Excellent! Now I know I'm not alone in my own ventures down the rabbit hole. Thanks Roy

Felita
Felita

Love your writing, lyrical with a punch. I am enchanted.

Juan
Juan

Wow, great read. And yet for all your so called fame, you don't mention Mexican. What is up with you Asians taking Mexican food and not giving credit?

Why don't you guys stick to your food and leave Mexican food alone? You wouldn't have anything if you didn't put your trash in between a Tortilla. Your truck say "Korean BBQ-To-Go" and yet doesn't mention Mexican food! You could have at least put "Mexican and Korean food", but no mention of Mexican on the name/slogan of your truck.

You ungrateful POS. I used to live in Koreatown, and god I hated that place and its people. The most racist POS in the world. Koreans think they are better than Mexican and Black People. God forbid a Korean girl bring a Mexican guy to meet the family.

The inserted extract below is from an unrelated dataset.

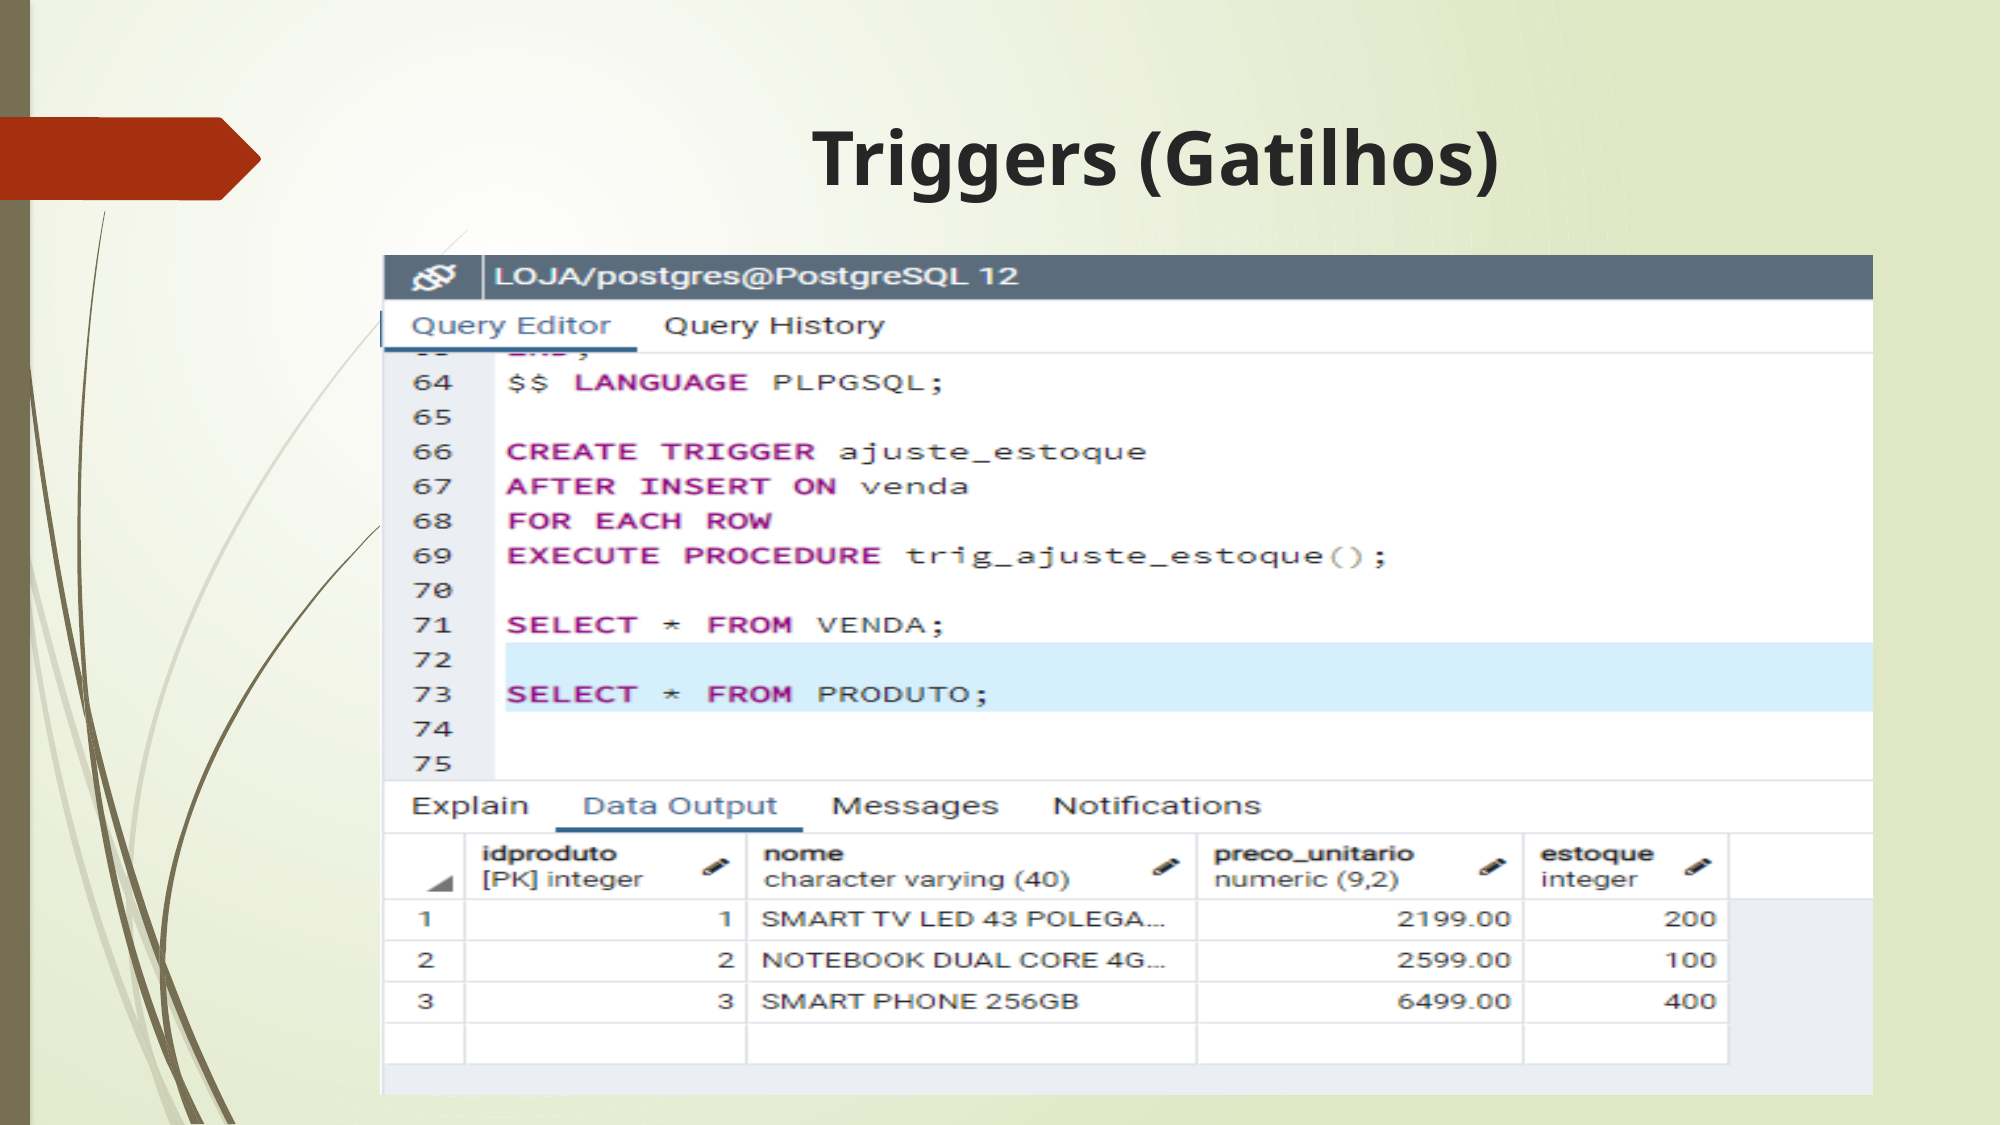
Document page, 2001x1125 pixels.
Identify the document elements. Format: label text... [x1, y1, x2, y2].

title Triggers (Gatilhos) [425, 102, 1888, 313]
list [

So how about you stick to putting Korean BBQ in between dog fur, or whatever it is you put it in. And leave Mexican food alone. Stop piggy backing off of it!

Ecole
Ecole

I am another cookbook whore, as I started collecting recipes before the age of 10, and still have those recipes. I have shelves of cookbooks...Spanish, Italian, French, Bahamas, Chinese, Brazilian, Joy of cooking.. 5 cookbooks alone on Thai food and Asian specialty dishes - including the fab Thai street food. I have the Zune Cafe as well - and it is simply amazing - the ricotta gnocchi spoke to my heart. Bradley Ogden...you name it, I love it. This article was fantastic to read, made my heart beat faster, because I understand. Write that book. Make me proud to be a member of that cookbook whore group.

Vickie McCorkendale
Vickie McCorkendale

Great article, clean passionate writing, looking forward to the first book, enjoying Lucky Peach in the meantime. :)

Jill
Jill

Love the last line, very powerful- "Just a 41-year-old recipe that took a lifetime to write." I'll read the memoir! Bring it on!